- _INPUT RECORDS_:
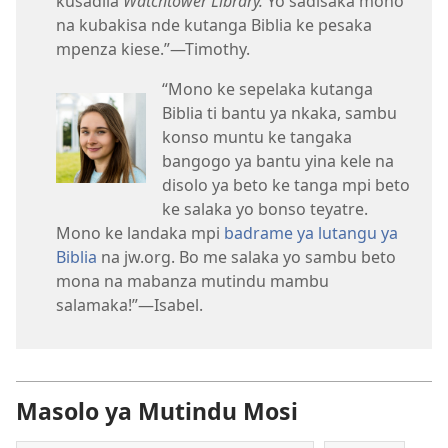
kusadila
Watchtower Library.
Yo sadisaka mono
na kubakisa nde kutanga Biblia ke pesaka
mpenza kiese.”—Timothy.
“Mono ke sepelaka kutanga
Biblia ti bantu ya nkaka, sambu
konso muntu ke tangaka
bangogo ya bantu yina kele na
disolo ya beto ke tanga mpi beto
ke salaka yo bonso teyatre.
Mono ke landaka mpi
badrame ya lutangu ya
Biblia
na jw.org. Bo me salaka yo sambu beto
mona na mabanza mutindu mambu
salamaka!”—Isabel.
Masolo ya Mutindu Mosi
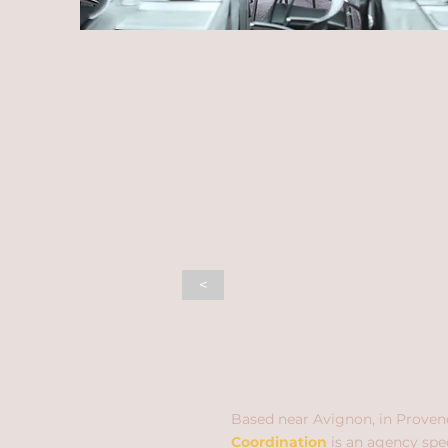
<
Based near Avignon, in Proven
Coordination
is an agency spec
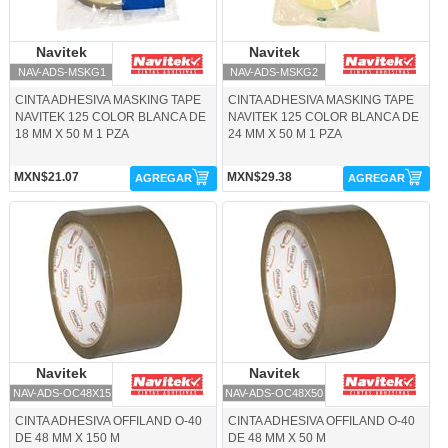
Navitek
Navitek
Navitek
Navitek
NAV-ADS-MSKG1
NAV-ADS-MSKG2
CINTA ADHESIVA MASKING TAPE
CINTA ADHESIVA MASKING TAPE
NAVITEK 125 COLOR BLANCA DE
NAVITEK 125 COLOR BLANCA DE
18 MM X 50 M 1 PZA
24 MM X 50 M 1 PZA
MXN$21.07
MXN$29.38
AGREGAR
AGREGAR
NAV-ADS-OC48X15-Navitek
NAV-ADS-OC48X50-Navitek
Navitek
Navitek
Navitek
Navitek
NAV-ADS-OC48X15
NAV-ADS-OC48X50
CINTA ADHESIVA OFFILAND O-40
CINTA ADHESIVA OFFILAND O-40
DE 48 MM X 150 M
DE 48 MM X 50 M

- _GOAL OF THE EXERCISE_:
Although the entries contain pictures, copy everything else in them exactly.

- _OUTPUT_:
kusadila
Watchtower Library.
Yo sadisaka mono
na kubakisa nde kutanga Biblia ke pesaka
mpenza kiese.”—Timothy.
“Mono ke sepelaka kutanga
Biblia ti bantu ya nkaka, sambu
konso muntu ke tangaka
bangogo ya bantu yina kele na
disolo ya beto ke tanga mpi beto
ke salaka yo bonso teyatre.
Mono ke landaka mpi
badrame ya lutangu ya
Biblia
na jw.org. Bo me salaka yo sambu beto
mona na mabanza mutindu mambu
salamaka!”—Isabel.
Masolo ya Mutindu Mosi
<
Based near Avignon, in Proven
Coordination
is an agency spec
Navitek
Navitek
Navitek
Navitek
NAV-ADS-MSKG1
NAV-ADS-MSKG2
CINTA ADHESIVA MASKING TAPE
CINTA ADHESIVA MASKING TAPE
NAVITEK 125 COLOR BLANCA DE
NAVITEK 125 COLOR BLANCA DE
18 MM X 50 M 1 PZA
24 MM X 50 M 1 PZA
MXN$21.07
MXN$29.38
AGREGAR
AGREGAR
NAV-ADS-OC48X15-Navitek
NAV-ADS-OC48X50-Navitek
Navitek
Navitek
Navitek
Navitek
NAV-ADS-OC48X15
NAV-ADS-OC48X50
CINTA ADHESIVA OFFILAND O-40
CINTA ADHESIVA OFFILAND O-40
DE 48 MM X 150 M
DE 48 MM X 50 M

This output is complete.